Text passage START

Skip to main content

OCI Storage

Understanding how blob archives are stored in OCI container registries.

Why OCI Registries?

OCI (Open Container Initiative) registries provide the ideal storage backend for blob archives:

  • Content-addressed storage: Every blob is identified by its SHA256 digest
  • HTTP range requests: Registries support partial blob downloads
  • Authentication: Standard OAuth2/bearer token flows
  • Distribution: Registries handle replication, caching, and CDN integration
  • Signing: Native support for cosign, notation, and other signing tools
  • Ubiquity: Available from every major cloud provider and self-hostable

Blob archives are designed specifically for this environment, optimizing for lazy access via range requests while fitting naturally into OCI's content model.

The OCI Artifact Model

OCI registries store content as blobs referenced by manifests. A manifest is a JSON document that lists the blobs comprising an artifact and includes metadata like annotations.

Text passage END
Extracted entries START

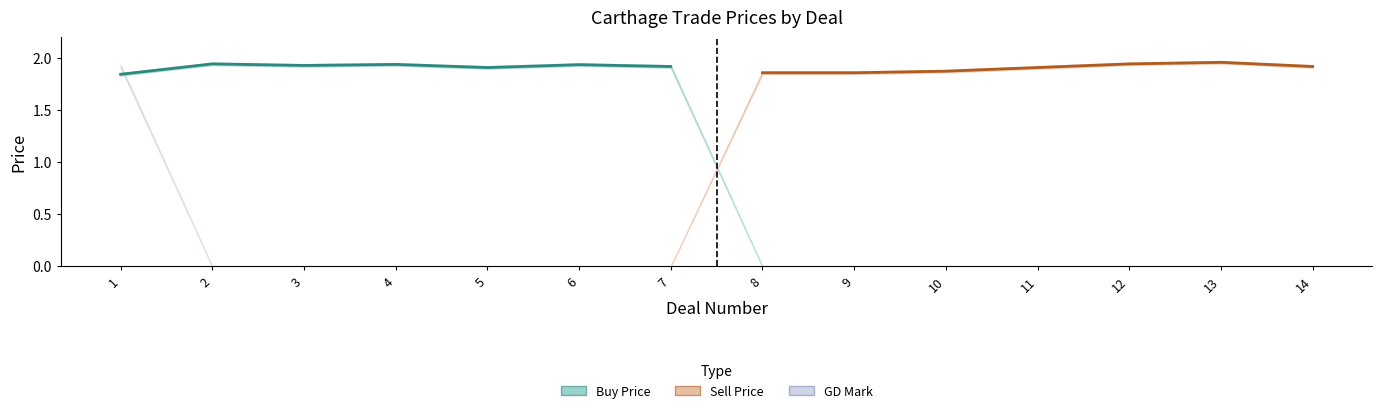

What is the difference between the highest and lowest values at 12?

1.9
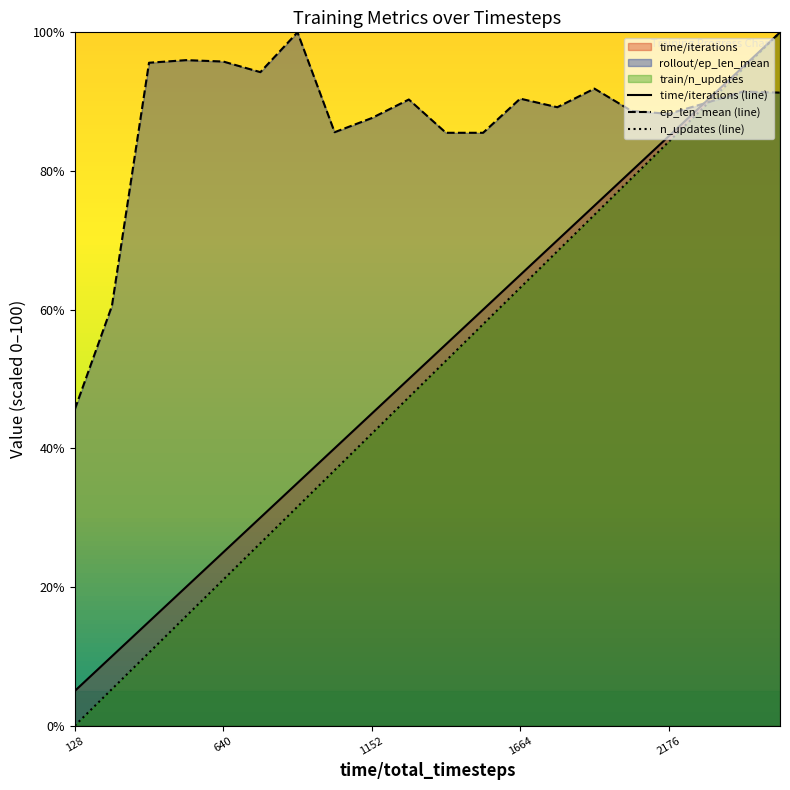

What is the value of the ep_len_mean (line) point at the 12th from the left?

85.5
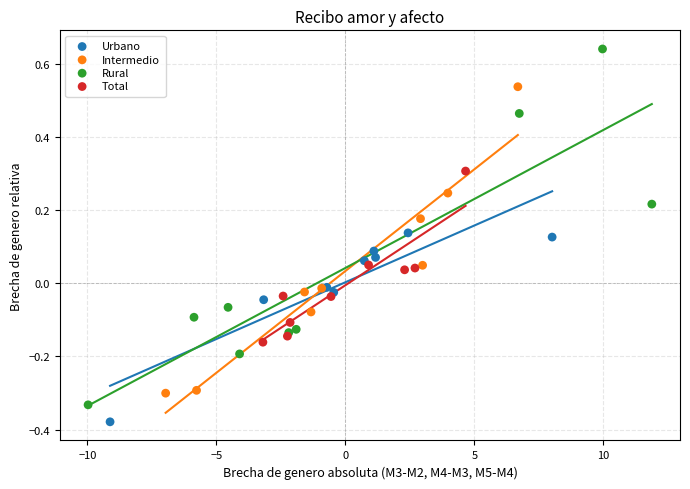

Which series contains the lowest Y value?

Urbano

Extracted entries END

__Task requirements__
1. In the text on OCI storage, what identifies every blob in a registry?
2. Resume the OCI storage text from its last sentence onward.

__Results for each task__
1. Its SHA256 digest.

2.
References

Content is accessed via references in the form:

registry/repository:tag
registry/repository@sha256:digest

Tags are mutable pointers (like Git branches). Digests are immutable content addresses (like Git commits).

Content Addressing

Every blob and manifest has a digest computed from its content:

sha256:a3ed95caeb02ffe68cdd9fd84406680ae93d633cb16422d00e8a7c22955b46d4

This enables:

  • Deduplication: identical content is stored once
  • Verification: content can be validated against its digest
  • Caching: content never changes, so caches never become stale

Blob Archive as OCI Artifact

A blob archive is stored as an OCI 1.1 artifact with a custom artifact type and two layer blobs.

Manifest Structure

{
"schemaVersion": 2,
"mediaType": "application/vnd.oci.image.manifest.v1+json",
"artifactType": "application/vnd.meigma.blob.v1",
"config": {
"mediaType": "application/vnd.oci.empty.v1+json",
"digest": "sha256:44136fa355b3678a1146ad16f7e8649e94fb4fc21fe77e8310c060f61caaff8a",
"size": 2
},
"layers": [
{
"mediaType": "application/vnd.meigma.blob.index.v1+flatbuffers",
"digest": "sha256:...",
"size": 1048576
},
{
"mediaType": "application/vnd.meigma.blob.data.v1",
"digest": "sha256:...",
"size": 104857600
}
],
"annotations": {
"org.opencontainers.image.created": "2024-01-15T10:30:00Z"
}
}

Artifact Type

application/vnd.meigma.blob.v1

This identifies the manifest as a blob archive, distinct from container images or other OCI artifacts.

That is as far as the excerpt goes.